Brain. 2004 Sep;127(Pt 9):2031-8. doi: 10.1093/brain/awh223. Epub 2004 Jun 30.
The clinical phenotype in cerebral autosomal dominant arteriopathy with subcortical infarcts and leucoencephalopathy (CADASIL), an autosomal dominant cerebral arteriopathy, is variable, but the reasons for this remain uncertain. Possible factors include the mutation site and the influence of additional modulating factors, which could include both epistatic interactions and interactions with cardiovascular risk factors known to cause sporadic small vessel disease. In a large prospectively recruited cohort of CADASIL subjects we determined relationships between phenotype and mutation site, the apoE genotype and cardiovascular risk factors. In addition to clinical features, disease severity was assessed by MRI lesion volume, measured both semiquantitatively (Scheltens scale) and quantitatively. One hundred and twenty-seven CADASIL cases from 65 families with 17 different mutations were studied. Site of mutation was not associated with the presence or age of onset of stroke, migraine, dementia, dependency or MRI lesion load. There was no evidence of intrafamilial clustering of particular phenotypes. Amongst subjects with stroke/transient ischaemic attack, smoking at the time of the event was independently associated with earlier age of onset (P = 0.01). There were no associations between age of onset or presence of stroke and other cardiovascular risk factors, including homocysteine. Homocysteine levels were higher in migraineurs [mean (SD) 12.8 (5.6) versus 9.8 (3.4) micromol/l, P = 0.02)] and elevated homocysteine was independently associated with an earlier age of onset of migraine (P = 0.01). No relationship was found between MRI lesion volume and risk factors, or between apoE genotype and phenotype. Our results show no notch 3 genotype-phenotype correlations. This implies that modulating factors influence phenotype. Smoking appears to increase the risk of stroke, while high homocysteine levels are associated with an increased risk of migraine.
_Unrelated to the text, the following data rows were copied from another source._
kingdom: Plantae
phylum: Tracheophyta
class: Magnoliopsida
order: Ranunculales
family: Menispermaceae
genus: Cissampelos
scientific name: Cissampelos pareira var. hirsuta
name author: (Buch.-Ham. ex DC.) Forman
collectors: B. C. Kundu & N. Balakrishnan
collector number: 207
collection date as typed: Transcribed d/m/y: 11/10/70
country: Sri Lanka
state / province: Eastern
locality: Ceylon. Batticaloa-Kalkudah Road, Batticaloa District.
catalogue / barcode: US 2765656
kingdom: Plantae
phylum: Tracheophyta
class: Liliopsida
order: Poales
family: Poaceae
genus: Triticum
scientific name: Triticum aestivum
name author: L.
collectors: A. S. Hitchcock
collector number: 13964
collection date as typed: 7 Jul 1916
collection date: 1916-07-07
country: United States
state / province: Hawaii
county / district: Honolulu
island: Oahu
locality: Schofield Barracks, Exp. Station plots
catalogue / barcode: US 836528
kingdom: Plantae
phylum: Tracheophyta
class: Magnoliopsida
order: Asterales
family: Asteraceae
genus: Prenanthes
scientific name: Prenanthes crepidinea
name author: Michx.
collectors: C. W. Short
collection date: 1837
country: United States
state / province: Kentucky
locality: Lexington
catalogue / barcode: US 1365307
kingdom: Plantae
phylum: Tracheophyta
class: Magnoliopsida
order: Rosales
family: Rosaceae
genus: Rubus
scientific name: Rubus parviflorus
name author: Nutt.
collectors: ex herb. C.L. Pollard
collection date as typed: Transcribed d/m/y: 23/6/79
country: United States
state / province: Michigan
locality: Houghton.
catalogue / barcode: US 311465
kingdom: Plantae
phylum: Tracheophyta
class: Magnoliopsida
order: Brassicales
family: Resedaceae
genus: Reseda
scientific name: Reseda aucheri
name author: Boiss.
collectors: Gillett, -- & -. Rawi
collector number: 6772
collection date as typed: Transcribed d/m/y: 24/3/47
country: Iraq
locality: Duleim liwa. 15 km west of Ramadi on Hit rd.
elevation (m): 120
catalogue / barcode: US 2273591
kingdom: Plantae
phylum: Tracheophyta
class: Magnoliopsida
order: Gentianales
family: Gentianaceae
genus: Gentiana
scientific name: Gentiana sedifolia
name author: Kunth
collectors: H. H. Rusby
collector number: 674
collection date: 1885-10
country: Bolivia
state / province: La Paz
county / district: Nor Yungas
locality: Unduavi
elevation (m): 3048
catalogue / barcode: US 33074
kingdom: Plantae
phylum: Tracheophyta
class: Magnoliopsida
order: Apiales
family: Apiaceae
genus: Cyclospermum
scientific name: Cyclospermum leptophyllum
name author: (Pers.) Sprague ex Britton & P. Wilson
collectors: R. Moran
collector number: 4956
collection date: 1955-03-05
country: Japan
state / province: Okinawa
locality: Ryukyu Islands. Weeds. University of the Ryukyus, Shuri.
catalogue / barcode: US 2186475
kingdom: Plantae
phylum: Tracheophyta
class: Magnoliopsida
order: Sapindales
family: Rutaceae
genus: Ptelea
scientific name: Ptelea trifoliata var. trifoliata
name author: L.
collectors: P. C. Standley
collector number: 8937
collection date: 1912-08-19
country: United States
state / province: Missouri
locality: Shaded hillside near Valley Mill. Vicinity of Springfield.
伴有皮质下梗死和白质脑病的常染色体显性遗传性脑动脉病(CADASIL)是一种常染色体显性遗传性脑动脉病,其临床表型具有多样性,但其原因尚不确定。可能的因素包括突变位点以及其他调节因素的影响,这些调节因素可能包括上位相互作用以及与已知会导致散发性小血管疾病的心血管危险因素的相互作用。在一个前瞻性招募的大型CADASIL受试者队列中,我们确定了表型与突变位点、载脂蛋白E基因型和心血管危险因素之间的关系。除临床特征外,还通过MRI病变体积评估疾病严重程度,分别采用半定量(斯海尔托亨斯量表)和定量测量。对来自65个家庭的127例CADASIL病例进行了研究,这些病例有17种不同的突变。突变位点与中风、偏头痛、痴呆、失能或MRI病变负荷的存在或发病年龄无关。没有证据表明特定表型存在家族内聚集现象。在患有中风/短暂性脑缺血发作的受试者中,发病时吸烟与发病年龄较早独立相关(P = 0.01)。发病年龄或中风的存在与其他心血管危险因素(包括同型半胱氨酸)之间没有关联。偏头痛患者的同型半胱氨酸水平较高[平均值(标准差)为12.8(5.6)与9.8(3.4)微摩尔/升,P = 0.02],而同型半胱氨酸升高与偏头痛发病年龄较早独立相关(P = 0.01)。未发现MRI病变体积与危险因素之间、载脂蛋白E基因型与表型之间存在关联。我们的结果显示不存在Notch 3基因型与表型的相关性。这意味着调节因素会影响表型。吸烟似乎会增加中风风险,而同型半胱氨酸水平升高与偏头痛风险增加有关。